[Page images and the text extracted from them]
****

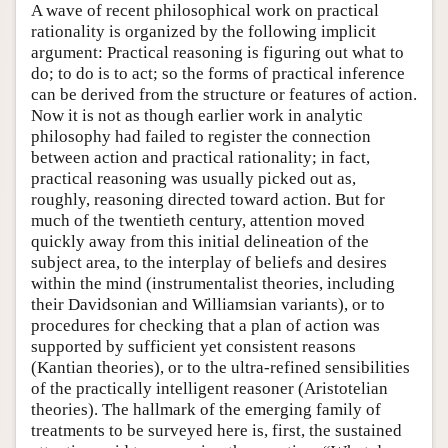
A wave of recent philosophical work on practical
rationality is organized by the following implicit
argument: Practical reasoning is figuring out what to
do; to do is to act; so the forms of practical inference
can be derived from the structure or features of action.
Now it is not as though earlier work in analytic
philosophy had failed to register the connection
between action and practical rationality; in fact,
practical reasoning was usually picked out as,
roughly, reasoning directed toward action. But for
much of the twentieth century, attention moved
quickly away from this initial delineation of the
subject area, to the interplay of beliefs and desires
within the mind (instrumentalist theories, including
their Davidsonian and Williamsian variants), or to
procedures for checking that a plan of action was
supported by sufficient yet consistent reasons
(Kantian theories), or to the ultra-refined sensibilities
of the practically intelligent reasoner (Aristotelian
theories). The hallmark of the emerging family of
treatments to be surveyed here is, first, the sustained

****

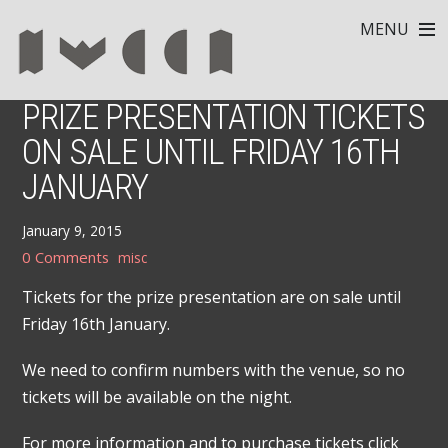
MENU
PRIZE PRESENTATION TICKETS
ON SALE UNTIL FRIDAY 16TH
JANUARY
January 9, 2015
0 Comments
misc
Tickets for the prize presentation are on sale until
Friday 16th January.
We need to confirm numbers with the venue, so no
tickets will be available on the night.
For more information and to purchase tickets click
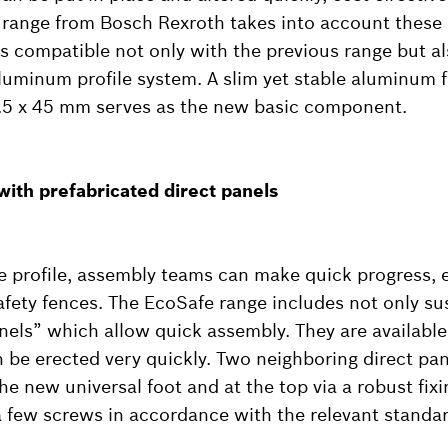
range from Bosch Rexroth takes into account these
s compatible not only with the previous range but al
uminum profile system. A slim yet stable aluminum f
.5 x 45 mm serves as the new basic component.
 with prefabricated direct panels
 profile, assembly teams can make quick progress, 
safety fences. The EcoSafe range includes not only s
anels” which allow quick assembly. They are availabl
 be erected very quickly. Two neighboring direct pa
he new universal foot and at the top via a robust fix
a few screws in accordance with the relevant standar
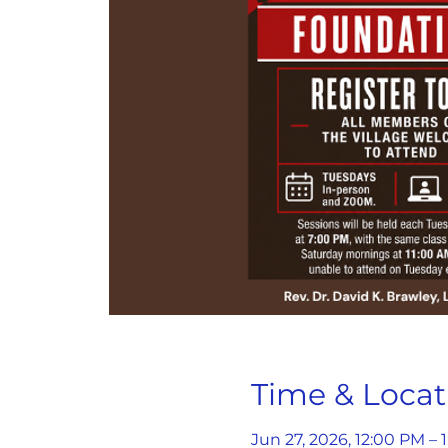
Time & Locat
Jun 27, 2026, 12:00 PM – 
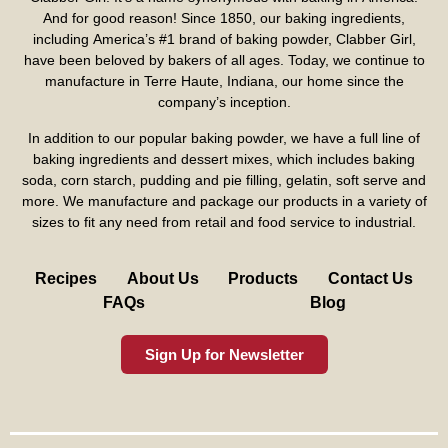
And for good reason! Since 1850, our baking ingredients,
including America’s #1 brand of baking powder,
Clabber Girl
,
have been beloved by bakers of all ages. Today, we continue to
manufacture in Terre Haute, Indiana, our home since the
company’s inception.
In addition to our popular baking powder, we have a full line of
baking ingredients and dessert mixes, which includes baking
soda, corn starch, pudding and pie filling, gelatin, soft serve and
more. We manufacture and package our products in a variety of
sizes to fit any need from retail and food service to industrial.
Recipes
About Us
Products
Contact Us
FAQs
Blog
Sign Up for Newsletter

****

• [TASK INSTRUCTIONS]:
Set down the rows exactly as they appear, from the line with "range from Bosch" to the line with "Sign Up for Newsletter", leaving the pictures out of your answer.

• [COMPLETED EXERCISE]:
range from Bosch Rexroth takes into account these
s compatible not only with the previous range but al
uminum profile system. A slim yet stable aluminum f
.5 x 45 mm serves as the new basic component.
 with prefabricated direct panels
 profile, assembly teams can make quick progress, 
safety fences. The EcoSafe range includes not only s
anels” which allow quick assembly. They are availabl
 be erected very quickly. Two neighboring direct pa
he new universal foot and at the top via a robust fix
a few screws in accordance with the relevant standar
Time & Locat
Jun 27, 2026, 12:00 PM – 
And for good reason! Since 1850, our baking ingredients,
including America’s #1 brand of baking powder,
Clabber Girl
,
have been beloved by bakers of all ages. Today, we continue to
manufacture in Terre Haute, Indiana, our home since the
company’s inception.
In addition to our popular baking powder, we have a full line of
baking ingredients and dessert mixes, which includes baking
soda, corn starch, pudding and pie filling, gelatin, soft serve and
more. We manufacture and package our products in a variety of
sizes to fit any need from retail and food service to industrial.
Recipes
About Us
Products
Contact Us
FAQs
Blog
Sign Up for Newsletter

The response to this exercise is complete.